Types of Winter Greens

Lettuce

Many varieties of lettuce grow in the winter such as Butter Head, Oakleaf, Iceberg and many types of loose leaf lettuce.

 Broccoli Rabe

Broccoli rabe has long, slender, sometimes tough stems with dark green, rippled leaves. The bright yellow flowers are also edible.

Collard Greens

A favorite in the American South, collard greens have large, thick, dark green leaves, each branching from a thick central stem. Their flavor is mild, but the tough texture calls for long cooking.

Escarole

A slightly bitter member of the chicory family with broad, ruffled leaves, escarole can be eaten cooked or raw.

Kale

As a member of the cabbage family, kale has firm, tightly crinkled leaves on long stems. Sturdy kale is dark green in color, with an earthy flavor similar to cabbage; it holds its texture well in cooking.

Mustard Greens

Light green with hints of yellow, mustard greens come in different varieties that range in size, shape and sharpness.

Spinach

Spinach has dark green leaves and an earthy, faintly bitter flavor. Several varieties are available: Some have thick, crinkled leaves, while others are smooth and flat. Small, immature leaves, marketed as baby spinach, are sold in bulk in many markets and are an excellent salad green.

Swiss Chard

Also known as chard, this green has large, crinkled leaves on fleshy, ribbed stems. There are two varieties: one with red stems and another with pearly white stems. Red chard, also marketed as rhubarb or ruby chard, has a slightly earthier flavor, while chard with white stems tends to be sweeter.

Turnip Greens

Among the most assertive of the dark greens, turnip greens are rarely eaten raw. They boast rich flavor when slowly braised and are often mixed with collard and mustard greens.

Cabbage

Sweet, creamy-tasting and crunchy when raw; buttery tasting, earthy when cooked. Cook the cabbage slowly, in a little oil with a few tablespoons of water-to concentrate its flavors and keep its leaves plump.

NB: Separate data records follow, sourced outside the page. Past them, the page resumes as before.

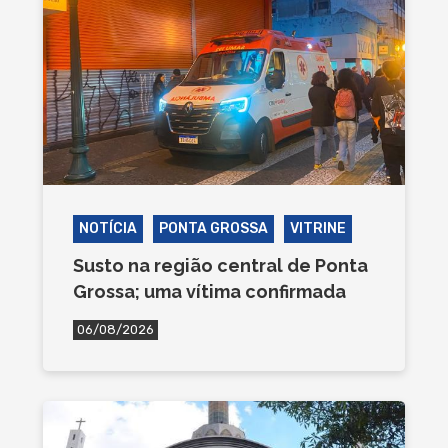
NOTÍCIA
PONTA GROSSA
VITRINE
Susto na região central de Ponta
Grossa; uma vítima confirmada
06/08/2026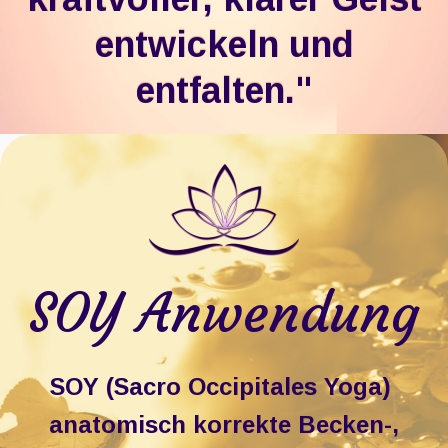
entwickeln und
entfalten."
SOY Anwendung
SOY (Sacro Occipitales Yoga) ​
anatomisch korrekte Becken-,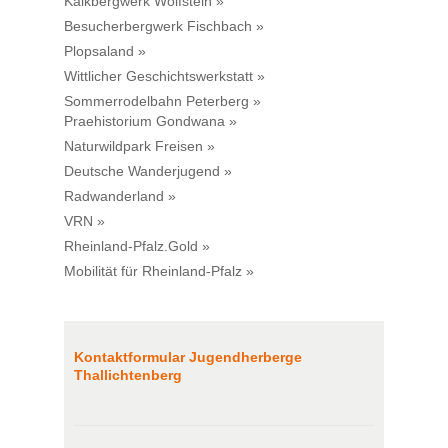
Kalkbergwerk Wolfstein »
Besucherbergwerk Fischbach »
Plopsaland »
Wittlicher Geschichtswerkstatt »
Sommerrodelbahn Peterberg »
Praehistorium Gondwana »
Naturwildpark Freisen »
Deutsche Wanderjugend »
Radwanderland »
VRN »
Rheinland-Pfalz.Gold »
Mobilität für Rheinland-Pfalz »
Kontaktformular Jugendherberge
Thallichtenberg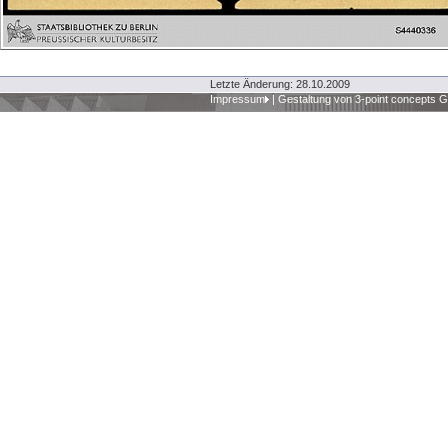
Letzte Änderung: 28.10.2009
Impressum
|
Gestaltung von 3-point concepts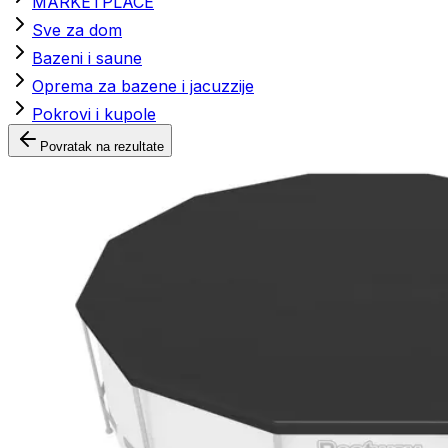
MARKETPLACE
Sve za dom
Bazeni i saune
Oprema za bazene i jacuzzije
Pokrovi i kupole
Povratak na rezultate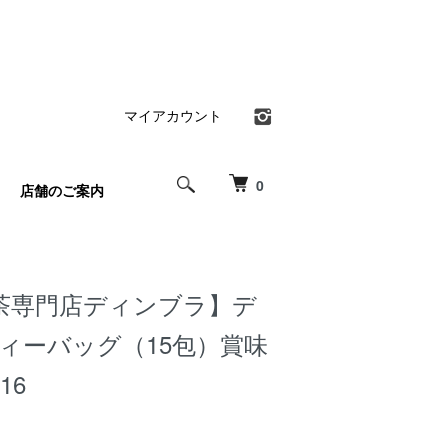
マイアカウント
0
店舗のご案内
茶専門店ディンブラ】デ
ィーバッグ（15包）賞味
16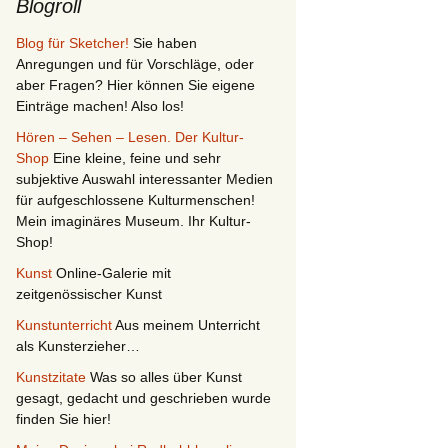
Blogroll
Blog für Sketcher!
Sie haben
Anregungen und für Vorschläge, oder
aber Fragen? Hier können Sie eigene
Einträge machen! Also los!
Hören – Sehen – Lesen. Der Kultur-
Shop
Eine kleine, feine und sehr
subjektive Auswahl interessanter Medien
für aufgeschlossene Kulturmenschen!
Mein imaginäres Museum. Ihr Kultur-
Shop!
Kunst
Online-Galerie mit
zeitgenössischer Kunst
Kunstunterricht
Aus meinem Unterricht
als Kunsterzieher…
Kunstzitate
Was so alles über Kunst
gesagt, gedacht und geschrieben wurde
finden Sie hier!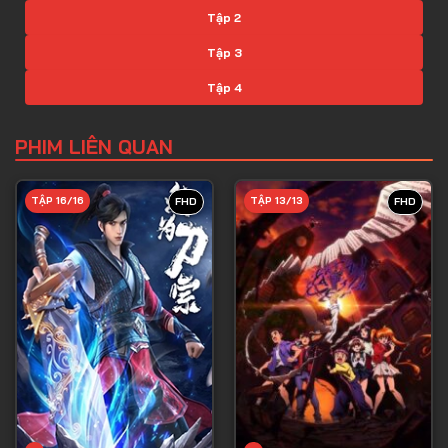
Tập 2
Tập 3
Tập 4
Tập 5
PHIM LIÊN QUAN
Tập 6
Tập 7
TẬP 16/16
TẬP 13/13
FHD
FHD
Tập 8
Tập 9
Tập 10
Tập 11
Tập 12
Tập 13
Tập 14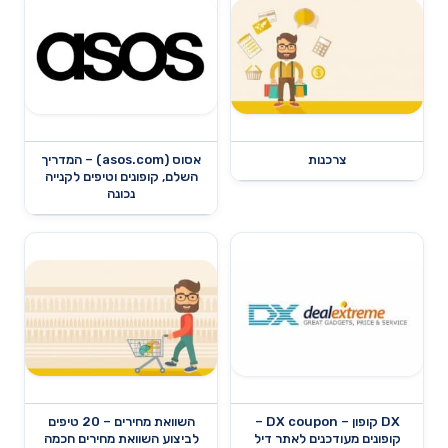
צרכנות
אסוס (asos.com) – המדריך
השלם, קופונים וטיפים לקנייה
נכונה
DX קופון – DX coupon –
השוואת מחירים – 20 טיפים
קופונים מעודכנים לאתר דיל
לביצוע השוואת מחירים חכמה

At Farmview Market we have a tremendous selection of Georgia Grown Wintergreens for you to choose from for you to enjoy. Stop into the grocery today and enjoy some tonight. We also, even have a delicious Creamed Collards recipe that YOU must try!

Creamed Collards        

Ingredients:

2 pounds                                 collards, cut and stemmed

6 oz.                                            bacon, cubed

4 oz.                                            onion, diced

3                                                   cloves of garlic, minced

4 oz.                                            cream cheese

4 oz.                                            heavy cream

2 oz.                                            butter

4 oz.                                            parmesan cheese

Salt and Pepper to taste

Directions:

In a medium pot, render fat from bacon on medium-low heat for 6-8 minutes.

Add onion and butter and sauté 4 minutes. Include garlic and cook for 2 more minutes.

Add collards and 1 quart of water and simmer for 20 minutes. Remove from heat, let cool slightly, and drain.

In small pot, mix cream cheese, heavy cream and 2 oz parmesan and heat on low for 10 minutes and mix thoroughly.

Combine cheese mixture and drained collards and mix well.

Place in a casserole or baking dish, and top with parmesan cheese.

Bake for 12-15 minutes, or until cheese is golden brown.